» **Supplied text**:
■ ■ ■ ■
How Does Oscillator Frequency Affect the Energy Ratio K/E?

[theuniverse]

Homework Statement

Express the ratio of the average kinetic energy K to the average total energy E of the oscillator in terms of the dimensionless quantity ωo/ω.

Homework Equations

I found that:
K = (1/2)mA^2ω^2 sin^2(ωt − δ)
E = (1/2)mA^2[ω^2 sin^2(ωt − δ) + ωo^2 cos^2(ωt − δ)]

The Attempt at a Solution

I know that my answer should be 1/[1 + (ωo/ω)^2].
I also found out that the total energy at the frequency of ω=ωo is: E=(1/2)mA^2ωo^2 (resonance) and I think it somehow relates to this problem.
I'm not quite sure how to reach the answer itself, or to make it more clear - I don't know how to come up with the terms for average K and average E.

Can anyone explain it to me?
Thank you for you time.

 

[issacnewton]

hi

basically, you can average over some time period. for example

K_{avg}=\frac{\int_{t_1}^{t_2}K(t)\,dt}{\int_{t_1}^{t_2}dt}

so how do you get t₁ and t₂ ? you can see that for

t=\frac{\delta}{\omega}

K is zero and again for

t=\frac{\pi+\delta}{\omega}

K is zero again. so we can let
t_1=\frac{\delta}{\omega}

and

t_2=\frac{\pi+\delta}{\omega}

which is the next value of t when K becomes zero. similarly you can average the total energy over the same range

E_{avg}=\frac{\int_{t_1}^{t_2}E(t)\,dt}{\int_{t_1}^{t_2}dt}

and then finally take the ratios...

 

[theuniverse]

I tried to take the integral of the energy expressions I had but the substitution of the t's became very complicated, so I was wondering, does integral [sin^2(ωt − δ)] and integral [cos^2(ωt − δ)] evaluated on the interval of t2 and t1 have a specific solution?

I know that the integral of [sin^2(ωt − δ)] over any complete period of oscillation T is equal to T/2. However I am not sure how to apply this to my problem.

I'd appreciate any further input.

 

[issacnewton]

use trigonometric identities to solve the integrals

\sin^2(\omega t-\delta)=\frac{1}{2}\left[1-\cos\,2(\omega t-\delta)\right]

and similar one for the other\cos^2(\omega t-\delta)=\frac{1}{2}\left[1+\cos\,2(\omega t-\delta)\right]
■ ■ ■ ■
Extracted data entries
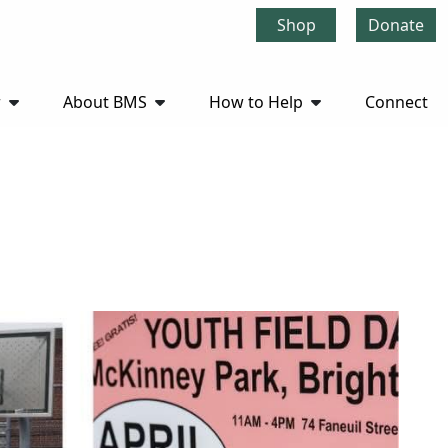
Shop
Donate
r
About BMS
How to Help
Connect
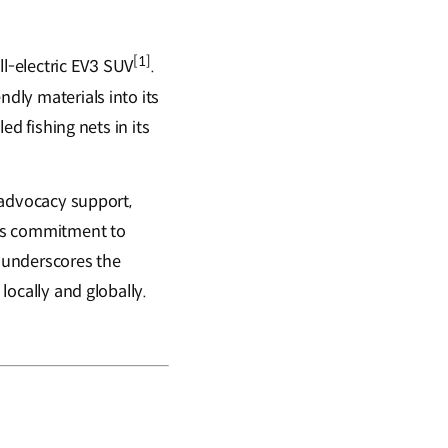
[1]
all-electric EV3 SUV
.
ndly materials into its
ed fishing nets in its
d advocacy support,
 its commitment to
 underscores the
locally and globally.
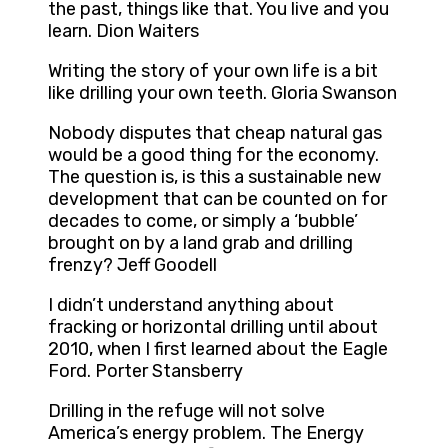
the past, things like that. You live and you
learn. Dion Waiters
Writing the story of your own life is a bit
like drilling your own teeth. Gloria Swanson
Nobody disputes that cheap natural gas
would be a good thing for the economy.
The question is, is this a sustainable new
development that can be counted on for
decades to come, or simply a ‘bubble’
brought on by a land grab and drilling
frenzy? Jeff Goodell
I didn’t understand anything about
fracking or horizontal drilling until about
2010, when I first learned about the Eagle
Ford. Porter Stansberry
Drilling in the refuge will not solve
America’s energy problem. The Energy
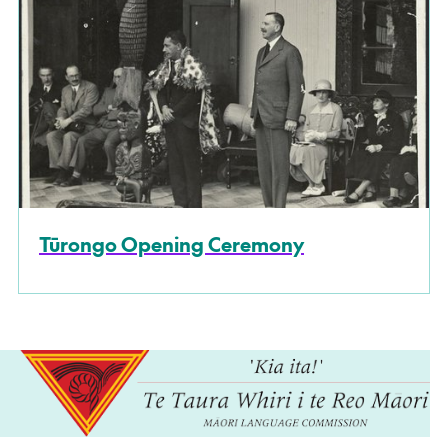
Tūrongo Opening Ceremony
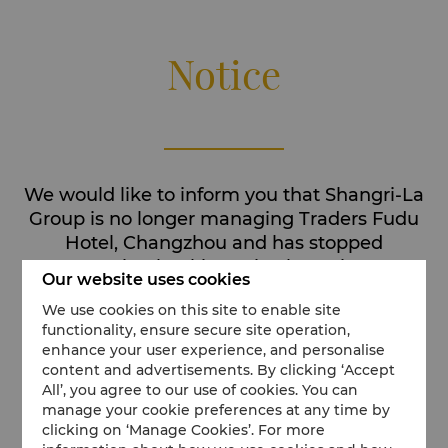
Notice
We would like to inform you that Shangri-La
Group is no longer managing Traders Fudu
Hotel, Changzhou and has stopped
accepting bookings via Shangri-La's
Our website uses cookies
channels for this hotel.
We use cookies on this site to enable site
We invite you to discover our other available
functionality, ensure secure site operation,
enhance your user experience, and personalise
Shangri-La destinations.
content and advertisements. By clicking ‘Accept
All’, you agree to our use of cookies. You can
manage your cookie preferences at any time by
clicking on ‘Manage Cookies’. For more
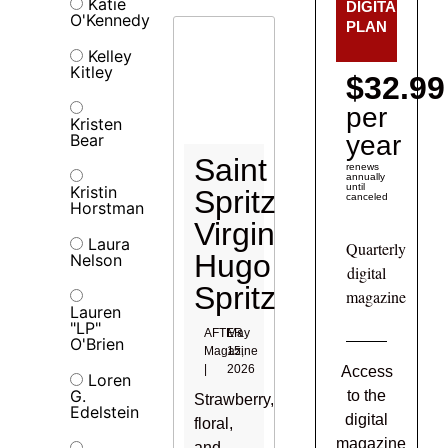
Katie
DIGITAL
O'Kennedy
PLAN
Kelley
Kitley
$32.99
per
Kristen
Bear
year
Saint
renews
annually
until
Kristin
Spritz
canceled
Horstman
Virgin
Laura
Quarterly
Hugo
Nelson
digital
Spritz
magazine
Lauren
"LP"
AFTER
May
O'Brien
Magazine
15,
|
2026
Access
Loren
G.
to the
Strawberry,
Edelstein
digital
floral,
magazine
and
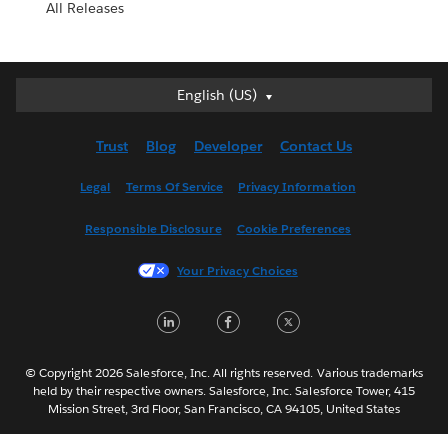
All Releases
English (US)
English (US)
Deutsch
Trust
Blog
Developer
Contact Us
English (UK)
Español
Legal
Terms Of Service
Privacy Information
Français (Canada)
Responsible Disclosure
Cookie Preferences
Français (France)
Italiano
Your Privacy Choices
日本語
LinkedIn
Facebook
Twitter
한국어
Nederlands
Português
© Copyright 2026 Salesforce, Inc. All rights reserved. Various trademarks
held by their respective owners. Salesforce, Inc. Salesforce Tower, 415
Svenska
Mission Street, 3rd Floor, San Francisco, CA 94105, United States
ไทย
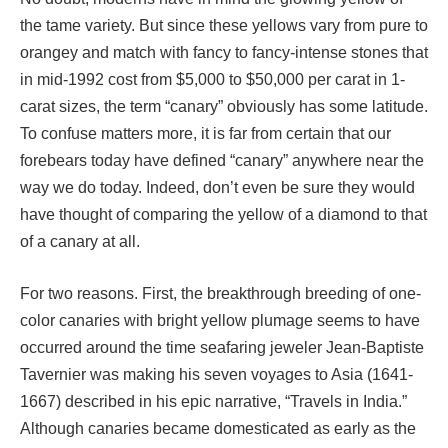
the tame variety. But since these yellows vary from pure to
orangey and match with fancy to fancy-intense stones that
in mid-1992 cost from $5,000 to $50,000 per carat in 1-
carat sizes, the term “canary” obviously has some latitude.
To confuse matters more, it is far from certain that our
forebears today have defined “canary” anywhere near the
way we do today. Indeed, don’t even be sure they would
have thought of comparing the yellow of a diamond to that
of a canary at all.
For two reasons. First, the breakthrough breeding of one-
color canaries with bright yellow plumage seems to have
occurred around the time seafaring jeweler Jean-Baptiste
Tavernier was making his seven voyages to Asia (1641-
1667) described in his epic narrative, “Travels in India.”
Although canaries became domesticated as early as the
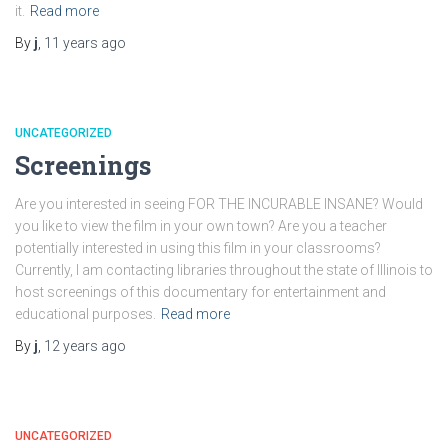
it.
Read more
By
j
,
11 years
ago
UNCATEGORIZED
Screenings
Are you interested in seeing FOR THE INCURABLE INSANE? Would
you like to view the film in your own town? Are you a teacher
potentially interested in using this film in your classrooms?
Currently, I am contacting libraries throughout the state of Illinois to
host screenings of this documentary for entertainment and
educational purposes.
Read more
By
j
,
12 years
ago
UNCATEGORIZED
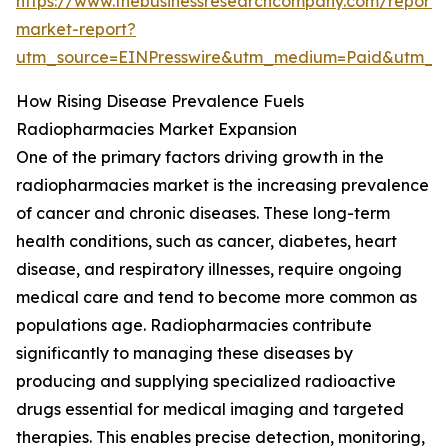
https://www.thebusinessresearchcompany.com/report/
market-report?
utm_source=EINPresswire&utm_medium=Paid&utm_
How Rising Disease Prevalence Fuels
Radiopharmacies Market Expansion
One of the primary factors driving growth in the
radiopharmacies market is the increasing prevalence
of cancer and chronic diseases. These long-term
health conditions, such as cancer, diabetes, heart
disease, and respiratory illnesses, require ongoing
medical care and tend to become more common as
populations age. Radiopharmacies contribute
significantly to managing these diseases by
producing and supplying specialized radioactive
drugs essential for medical imaging and targeted
therapies. This enables precise detection, monitoring,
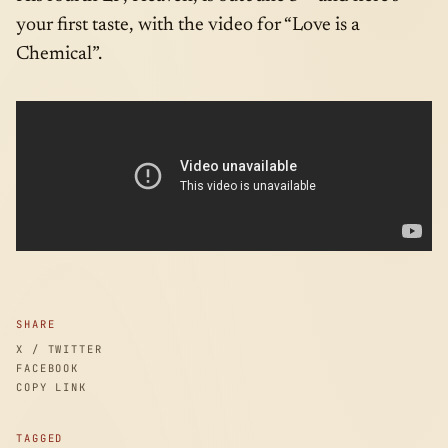
your first taste, with the video for “Love is a
Chemical”.
SHARE
X / TWITTER
FACEBOOK
COPY LINK
TAGGED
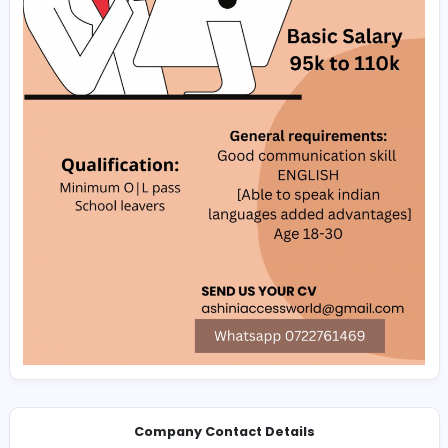
Whatsapp:‪+94 (72) 2761469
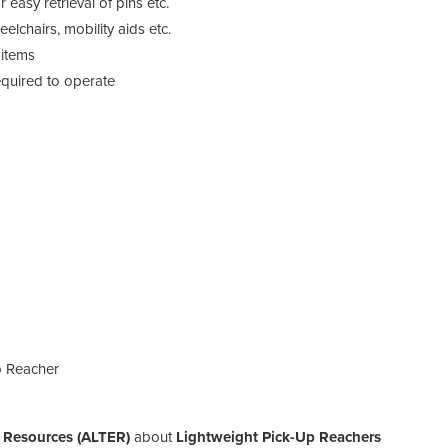
easy retrieval of pins etc.
lchairs, mobility aids etc.
 items
equired to operate
p Reacher
t Resources (ALTER)
about
Lightweight Pick-Up Reachers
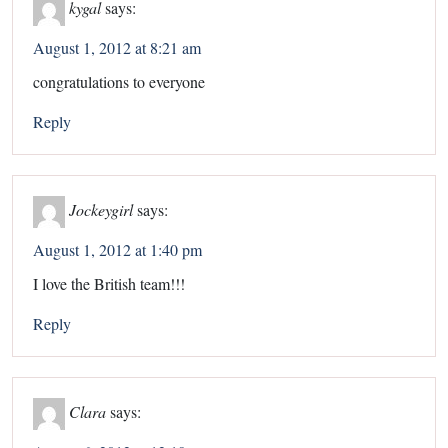
kygal
says:
August 1, 2012 at 8:21 am
congratulations to everyone
Reply
Jockeygirl
says:
August 1, 2012 at 1:40 pm
I love the British team!!!
Reply
Clara
says:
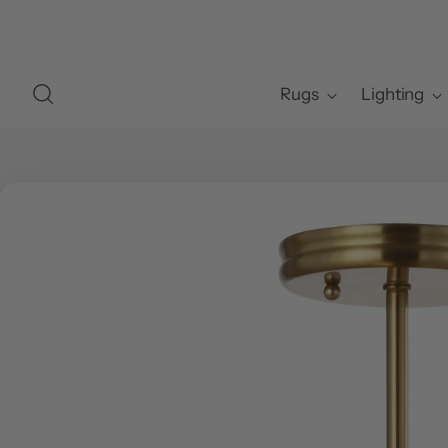
Rugs
Lighting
■ ■ ■ ■
» **Tasks to complete**:
(A) In the forum thread, what does theuniverse say the integral of sin^2(ωt − δ) over any complete period of oscillation T equals?
(B) From the rows, print the lines between the one containing "the tame variety." and the one containing "carat sizes, the", inclusive.

» **Task answers**:
(A) T/2

(B)
the tame variety. But since these yellows vary from pure to
orangey and match with fancy to fancy-intense stones that
in mid-1992 cost from $5,000 to $50,000 per carat in 1-
carat sizes, the term “canary” obviously has some latitude.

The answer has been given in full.